Example of Riemann integrable function which their composition is not Riemann integrable

Question

I already know that there is a univariate real-valued function $f, g$ such that $f, g $ are Riemann integrable but $\ g \circ f$ is not Riemann integrable.

But I wonder the existence of the univariate real-valued function $ f $ which is Riemann integrable but $ f\circ f$ is not Riemann integrable

I know that Riemann integrable function is continuous almost everywhere on its domain, but i cannot think of the function which is continuous almost everywhere but its composition with itself is not continuous almost everywhere

Second, I thought about the example using improper integral such as

$f :[1, \infty) \rightarrow \boldsymbol R$ $s.t$ $f(x) = 1/x^2$

But this function did not work, since $Im(f) = (0,1]$, thus $f \circ f$ is defined only on $x = 1$

I intuitively think such an $f$ exists.

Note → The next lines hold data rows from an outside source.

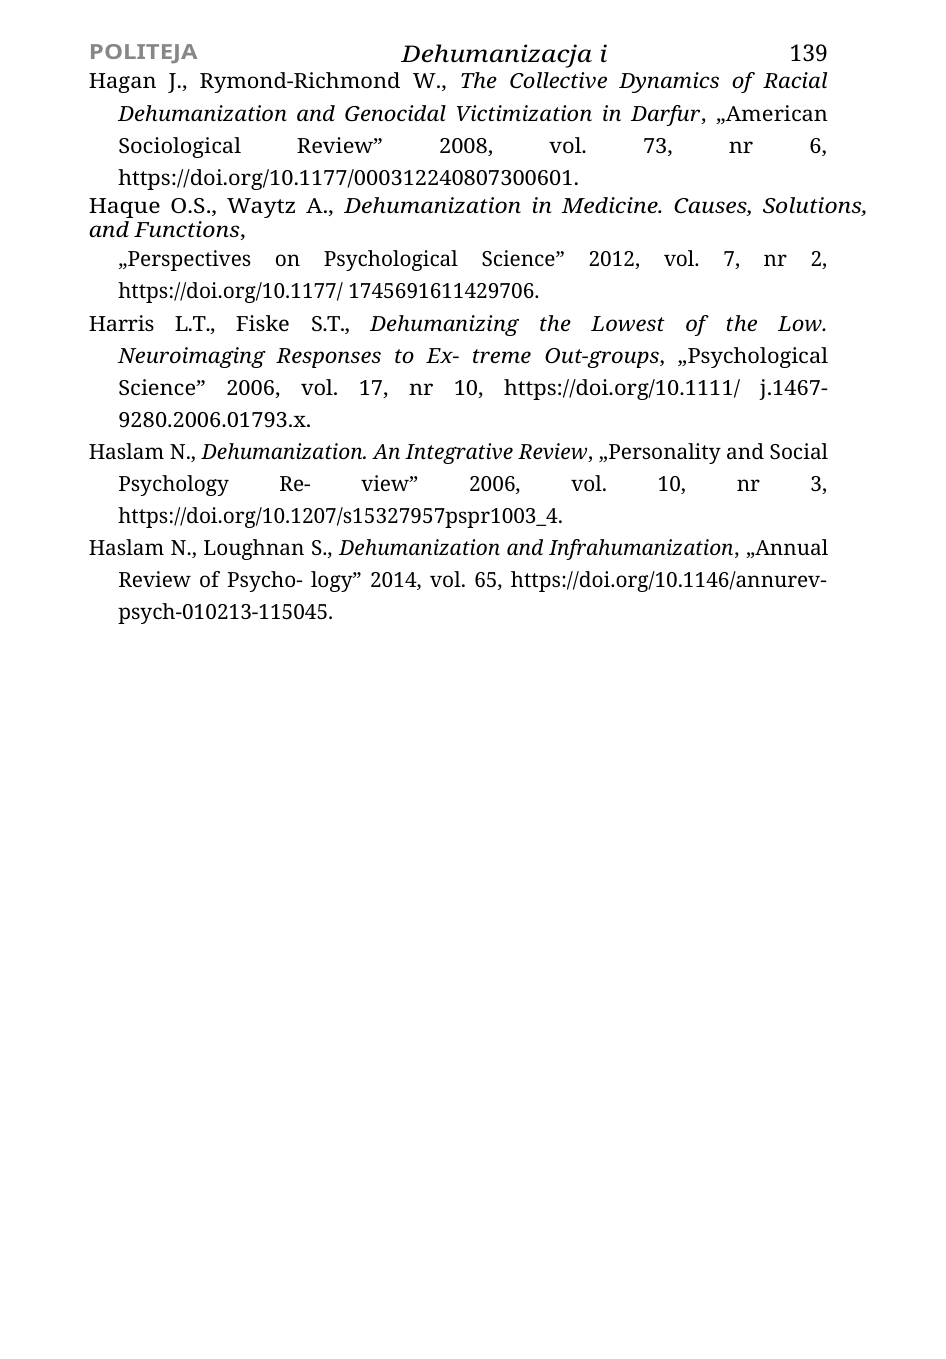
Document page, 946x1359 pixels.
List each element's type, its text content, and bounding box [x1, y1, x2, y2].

text Hagan J., Rymond-Richmond W., The Collective Dynamics of Racial Dehumanization and Genocidal Victimization in Darfur, „American Sociological Review” 2008, vol. 73, nr 6, https://doi.org/10.1177/000312240807300601. [88, 67, 828, 191]
text Haque O.S., Waytz A., Dehumanization in Medicine. Causes, Solutions, and Functions, [88, 195, 869, 242]
text „Perspectives on Psychological Science” 2012, vol. 7, nr 2, https://doi.org/10.1177/ 1745691611429706. [118, 244, 828, 305]
text Haslam N., Loughnan S., Dehumanization and Infrahumanization, „Annual Review of Psycho- logy” 2014, vol. 65, https://doi.org/10.1146/annurev-psych-010213-115045. [88, 533, 828, 626]
text Haslam N., Dehumanization. An Integrative Review, „Personality and Social Psychology Re- view” 2006, vol. 10, nr 3, https://doi.org/10.1207/s15327957pspr1003_4. [88, 437, 828, 530]
text Harris L.T., Fiske S.T., Dehumanizing the Lowest of the Low. Neuroimaging Responses to Ex- treme Out-groups, „Psychological Science” 2006, vol. 17, nr 10, https://doi.org/10.1111/ j.1467-9280.2006.01793.x. [88, 309, 828, 433]
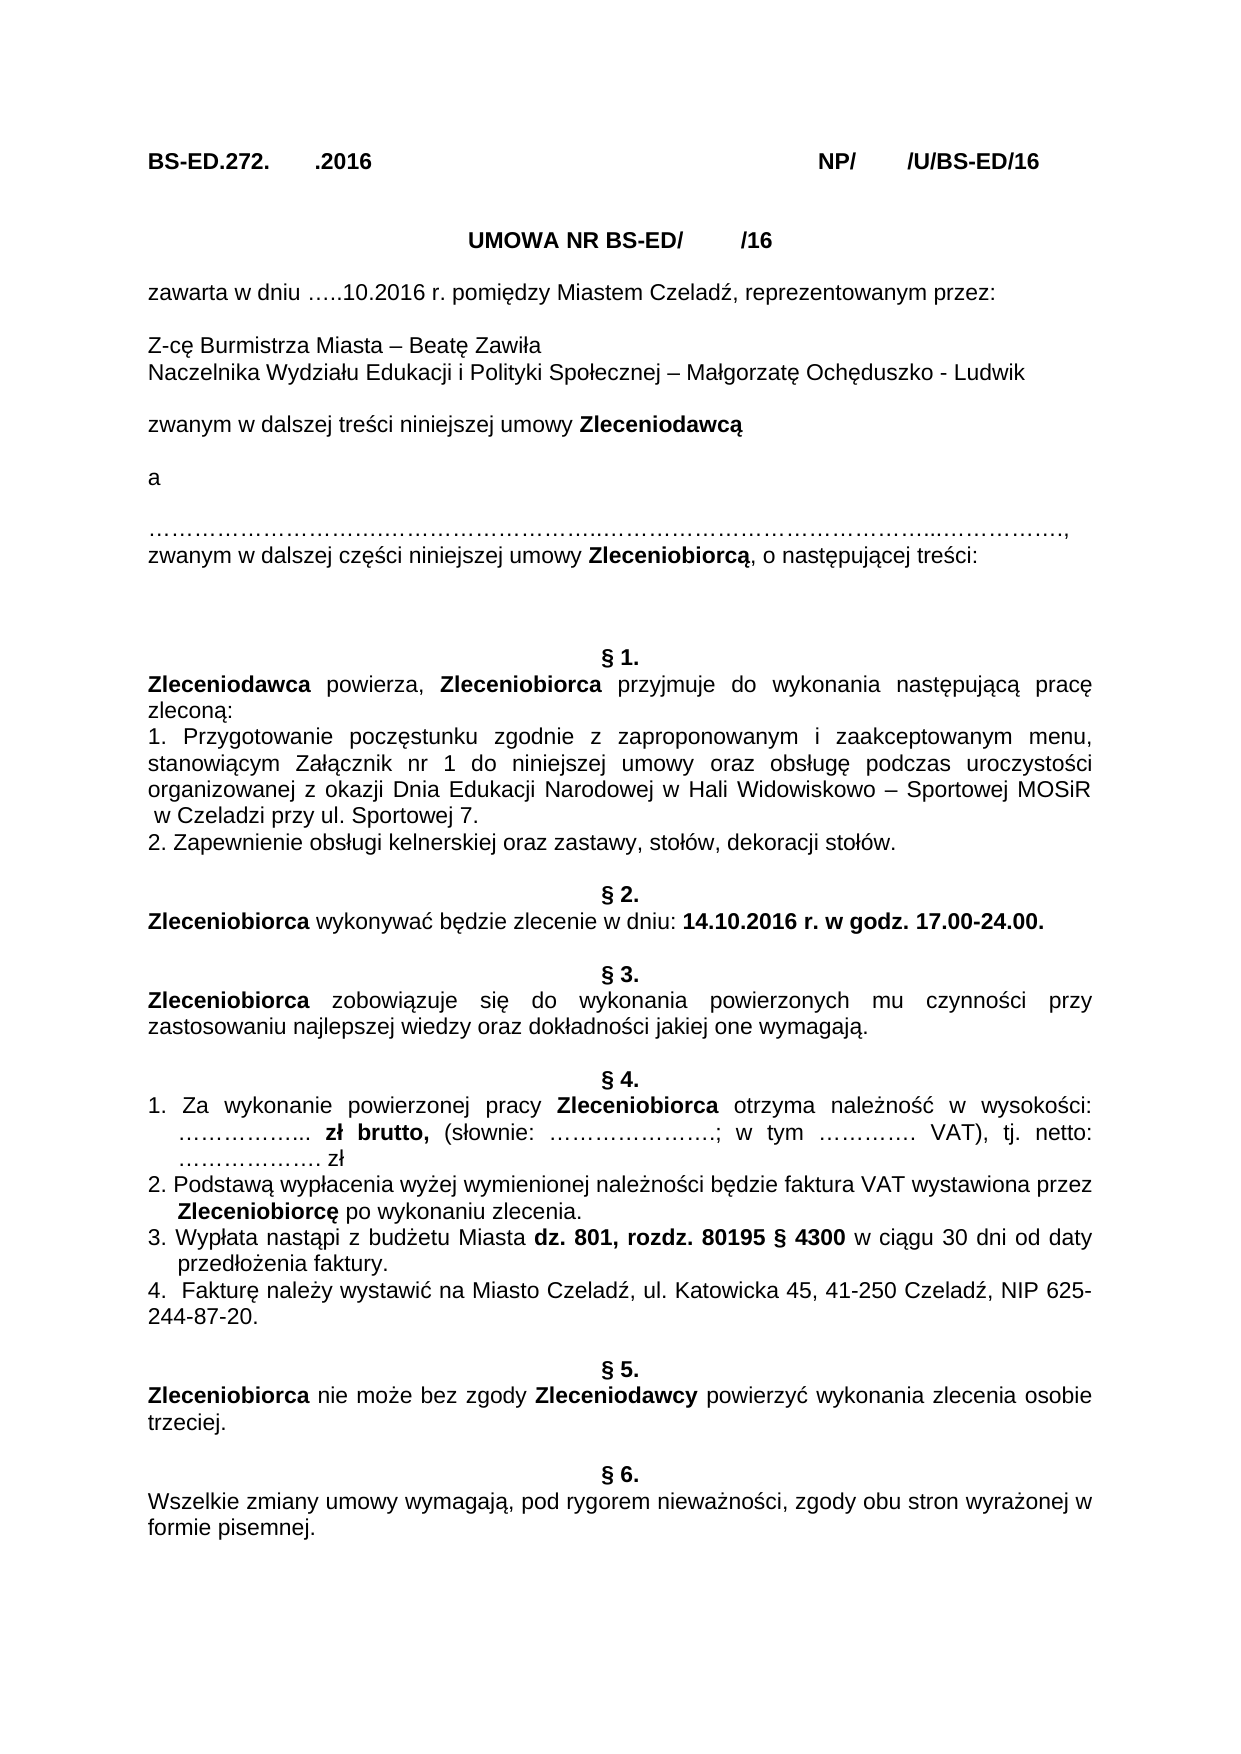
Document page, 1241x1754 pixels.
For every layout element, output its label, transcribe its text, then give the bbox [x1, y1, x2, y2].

text § 4. [148, 1066, 1093, 1092]
text Zleceniobiorca zobowiązuje się do wykonania powierzonych mu czynności przy zastosowaniu najlepszej wiedzy oraz dokładności jakiej one wymagają. [148, 987, 1093, 1039]
text zawarta w dniu …..10.2016 r. pomiędzy Miastem Czeladź, reprezentowanym przez: [148, 279, 1093, 306]
text zwanym w dalszej treści niniejszej umowy Zleceniodawcą [148, 411, 1093, 437]
text UMOWA NR BS-ED/ /16 [148, 227, 1093, 253]
text § 1. [148, 644, 1093, 671]
text a [148, 464, 1093, 490]
text Zleceniobiorca nie może bez zgody Zleceniodawcy powierzyć wykonania zlecenia osobie trzeciej. [148, 1382, 1093, 1435]
text § 5. [148, 1356, 1093, 1382]
text Naczelnika Wydziału Edukacji i Polityki Społecznej – Małgorzatę Ochęduszko - Ludwik [148, 358, 1093, 385]
text Z-cę Burmistrza Miasta – Beatę Zawiła [148, 332, 1093, 358]
text 4. Fakturę należy wystawić na Miasto Czeladź, ul. Katowicka 45, 41-250 Czeladź, NIP 625-244-87-20. [148, 1277, 1093, 1329]
text 1. Przygotowanie poczęstunku zgodnie z zaproponowanym i zaakceptowanym menu, stanowiącym Załącznik nr 1 do niniejszej umowy oraz obsługę podczas uroczystości organizowanej z okazji Dnia Edukacji Narodowej w Hali Widowiskowo – Sportowej MOSiR w Czeladzi przy ul. Sportowej 7. [148, 723, 1093, 829]
text § 2. [148, 881, 1093, 908]
text Zleceniodawca powierza, Zleceniobiorca przyjmuje do wykonania następującą pracę zleconą: [148, 671, 1093, 723]
text § 6. [148, 1461, 1093, 1488]
text § 3. [148, 961, 1093, 987]
text Wszelkie zmiany umowy wymagają, pod rygorem nieważności, zgody obu stron wyrażonej w formie pisemnej. [148, 1488, 1093, 1540]
text ………………………….………………………..……………………………………...……………., zwanym w dalszej części niniejszej umowy Zleceniobiorcą, o następującej treści: [148, 515, 1093, 568]
text 2. Podstawą wypłacenia wyżej wymienionej należności będzie faktura VAT wystawiona przez Zleceniobiorcę po wykonaniu zlecenia. [148, 1171, 1093, 1224]
text 1. Za wykonanie powierzonej pracy Zleceniobiorca otrzyma należność w wysokości: ……………... zł brutto, (słownie: ………………….; w tym …………. VAT), tj. netto: ………………. zł [148, 1092, 1093, 1171]
text Zleceniobiorca wykonywać będzie zlecenie w dniu: 14.10.2016 r. w godz. 17.00-24.00. [148, 908, 1093, 934]
text BS-ED.272. .2016 NP/ /U/BS-ED/16 [148, 148, 1093, 174]
text 3. Wypłata nastąpi z budżetu Miasta dz. 801, rozdz. 80195 § 4300 w ciągu 30 dni od daty przedłożenia faktury. [148, 1224, 1093, 1277]
text 2. Zapewnienie obsługi kelnerskiej oraz zastawy, stołów, dekoracji stołów. [148, 829, 1093, 855]
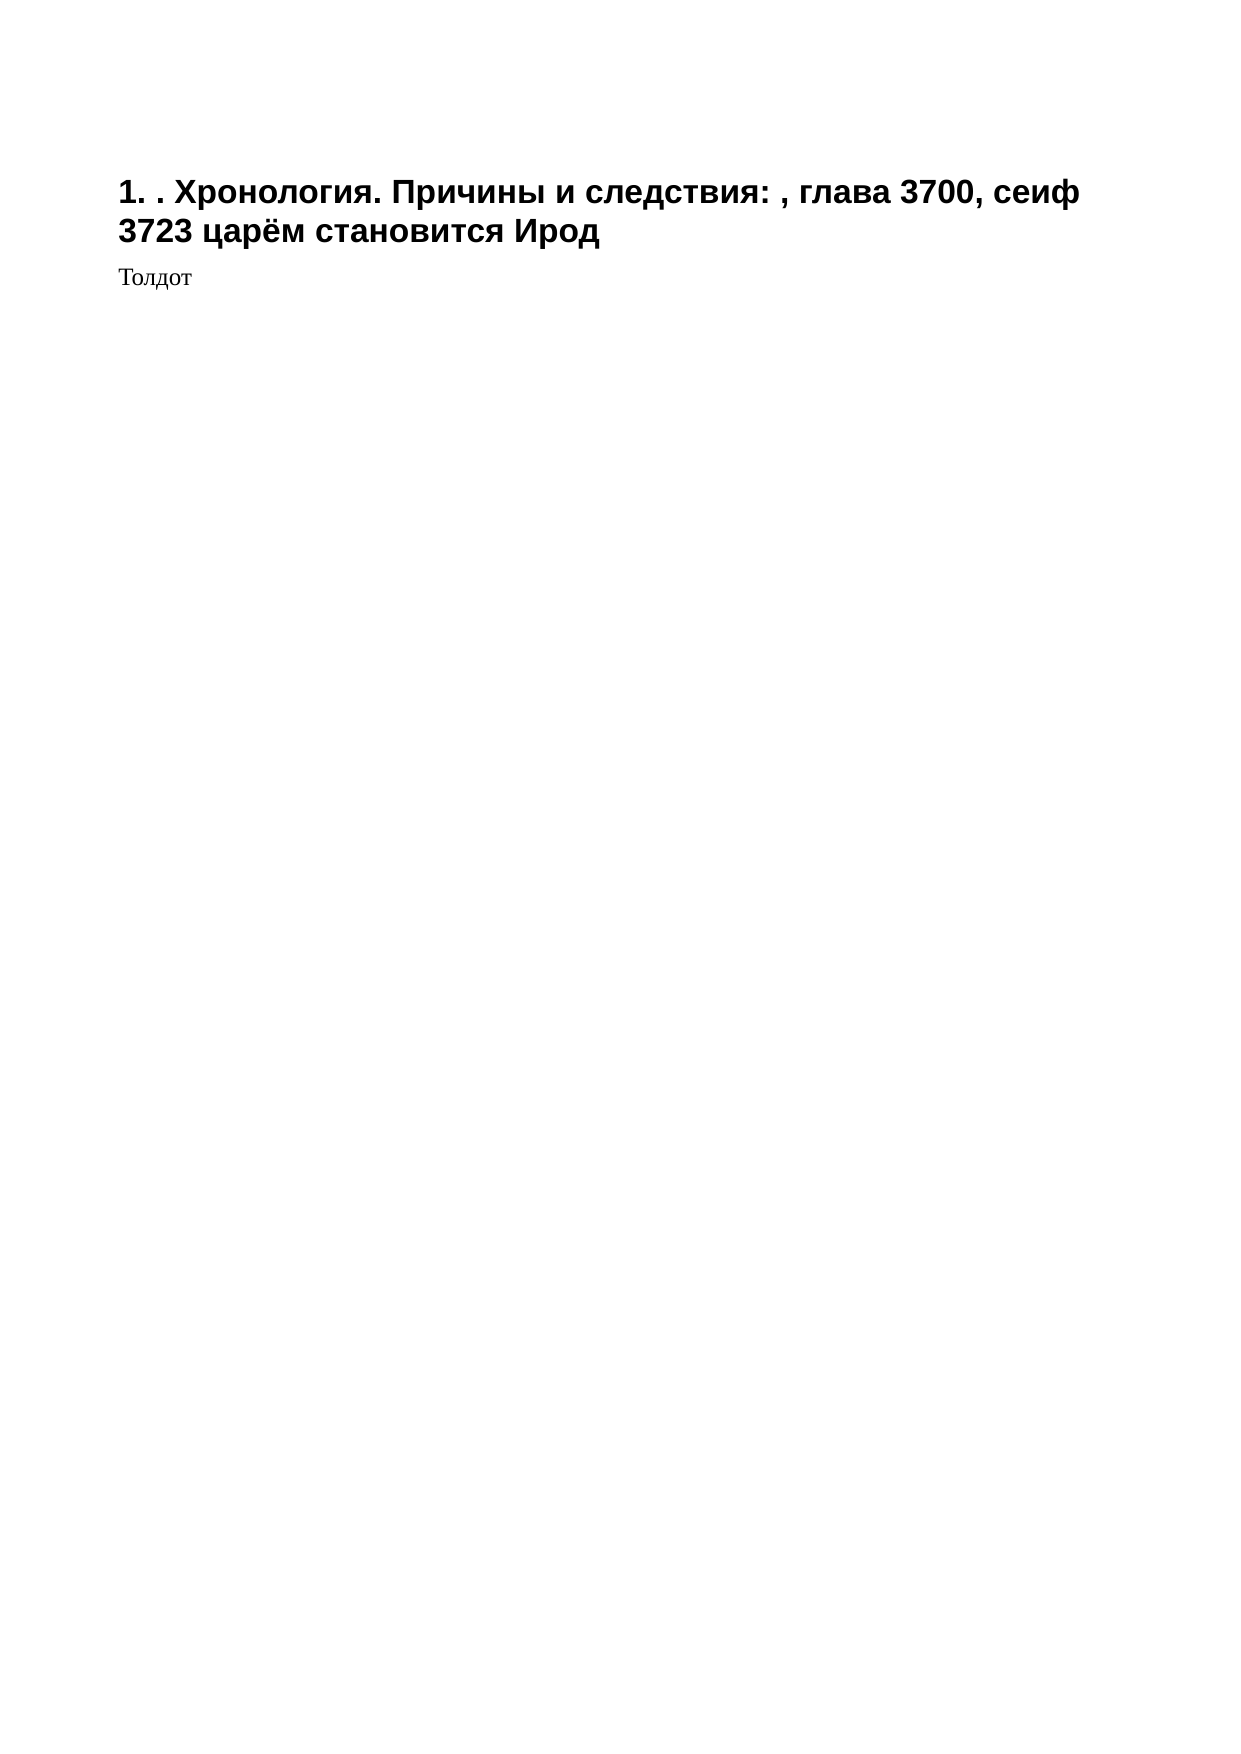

Please give me an example of this function.

Answer 1

Cardinality of the set of points of discontinuity of $(f\circ f)\le$ cardinality of the set of points of discontinuity of $f$ because suppose that $f\circ f$ is discontinuous at $a$ then $f$ is discontinuous at $f(a)$

Now set of points of discontinuity of $f$ has measure $0$ and hence so Set of all points of discontinuity of $(f\circ f)$ has measure $0$.